Wow, that is a massive perch. Nice catch =D> 

I think my biggest perch is maybe 7 or 8 inches


----------



## slim357 (May 6, 2008)

That also dominates my personal best perch, Ive been catchin fewer and fewer yellows ever year too. Nice work, sorry to hear you couldnt fill up on them before you had to leave tho.


----------



## Captain Ahab (May 7, 2008)

Great Job there Mr. Flounder

=D> =D> =D> =D> =D> =D> =D> =D>


----------



## mtnman (May 7, 2008)

Thats a pretty nice perch. =D>


----------



## BensalemAngler (May 7, 2008)

I have never seen one that size. All of mine are small.


----------



## Jim (May 7, 2008)

Nice catch there! =D>


----------



## shamoo (May 7, 2008)

Nice Perch Mr. F.H. that suckers as big as the bass I catch =D>


----------



## FishinsMyLife (May 7, 2008)

Nice one!


----------



## little anth (May 7, 2008)

nice job man that thing is a fatty


----------



## Salmon_Slayer_2008_Lund (May 7, 2008)

Beautiful Perch. Must get some nice fillets from those eh. Nice fish fry.
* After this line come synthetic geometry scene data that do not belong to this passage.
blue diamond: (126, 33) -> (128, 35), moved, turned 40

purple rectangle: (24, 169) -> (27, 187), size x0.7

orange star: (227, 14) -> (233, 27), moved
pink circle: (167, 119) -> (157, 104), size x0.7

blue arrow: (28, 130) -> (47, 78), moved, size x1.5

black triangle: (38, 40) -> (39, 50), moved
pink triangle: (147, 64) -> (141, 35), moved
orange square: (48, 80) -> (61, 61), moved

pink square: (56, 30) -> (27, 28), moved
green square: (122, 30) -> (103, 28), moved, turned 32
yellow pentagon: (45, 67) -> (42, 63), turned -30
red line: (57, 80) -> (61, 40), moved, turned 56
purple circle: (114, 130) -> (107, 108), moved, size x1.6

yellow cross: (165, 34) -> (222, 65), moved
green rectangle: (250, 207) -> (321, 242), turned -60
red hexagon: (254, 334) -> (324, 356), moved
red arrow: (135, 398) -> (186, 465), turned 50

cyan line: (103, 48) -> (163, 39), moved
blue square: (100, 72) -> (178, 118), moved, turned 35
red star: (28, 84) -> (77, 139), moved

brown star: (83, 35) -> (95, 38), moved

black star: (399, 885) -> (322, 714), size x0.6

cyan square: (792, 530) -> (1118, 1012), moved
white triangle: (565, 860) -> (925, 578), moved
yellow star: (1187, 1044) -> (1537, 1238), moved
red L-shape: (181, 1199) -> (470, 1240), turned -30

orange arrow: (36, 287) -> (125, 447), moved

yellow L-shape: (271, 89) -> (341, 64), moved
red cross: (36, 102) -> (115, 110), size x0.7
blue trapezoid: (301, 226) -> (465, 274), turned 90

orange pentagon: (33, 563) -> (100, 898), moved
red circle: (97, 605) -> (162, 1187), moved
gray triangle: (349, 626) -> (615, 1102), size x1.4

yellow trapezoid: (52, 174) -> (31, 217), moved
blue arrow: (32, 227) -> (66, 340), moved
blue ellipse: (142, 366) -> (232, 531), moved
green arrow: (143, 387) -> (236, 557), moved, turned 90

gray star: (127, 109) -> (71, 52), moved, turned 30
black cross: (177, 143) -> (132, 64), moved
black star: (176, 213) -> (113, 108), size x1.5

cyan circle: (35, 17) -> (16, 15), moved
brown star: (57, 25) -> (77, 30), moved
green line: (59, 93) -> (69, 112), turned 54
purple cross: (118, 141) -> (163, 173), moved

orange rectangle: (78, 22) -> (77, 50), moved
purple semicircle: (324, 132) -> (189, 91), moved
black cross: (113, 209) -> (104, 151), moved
Congrats!


----------



## fishhog (May 8, 2008)

Nothing as good tasting as a nice plate of fried perch, Took jr out on the deep lake at the park and in 15 min we had 5 foot longs then nothing for the rest of the day. but was a good dinner any how.

Never caught one that long though, nice fish.


Fishhog sr


----------



## Popeye (May 8, 2008)

One and a half of those is enough for a meal


----------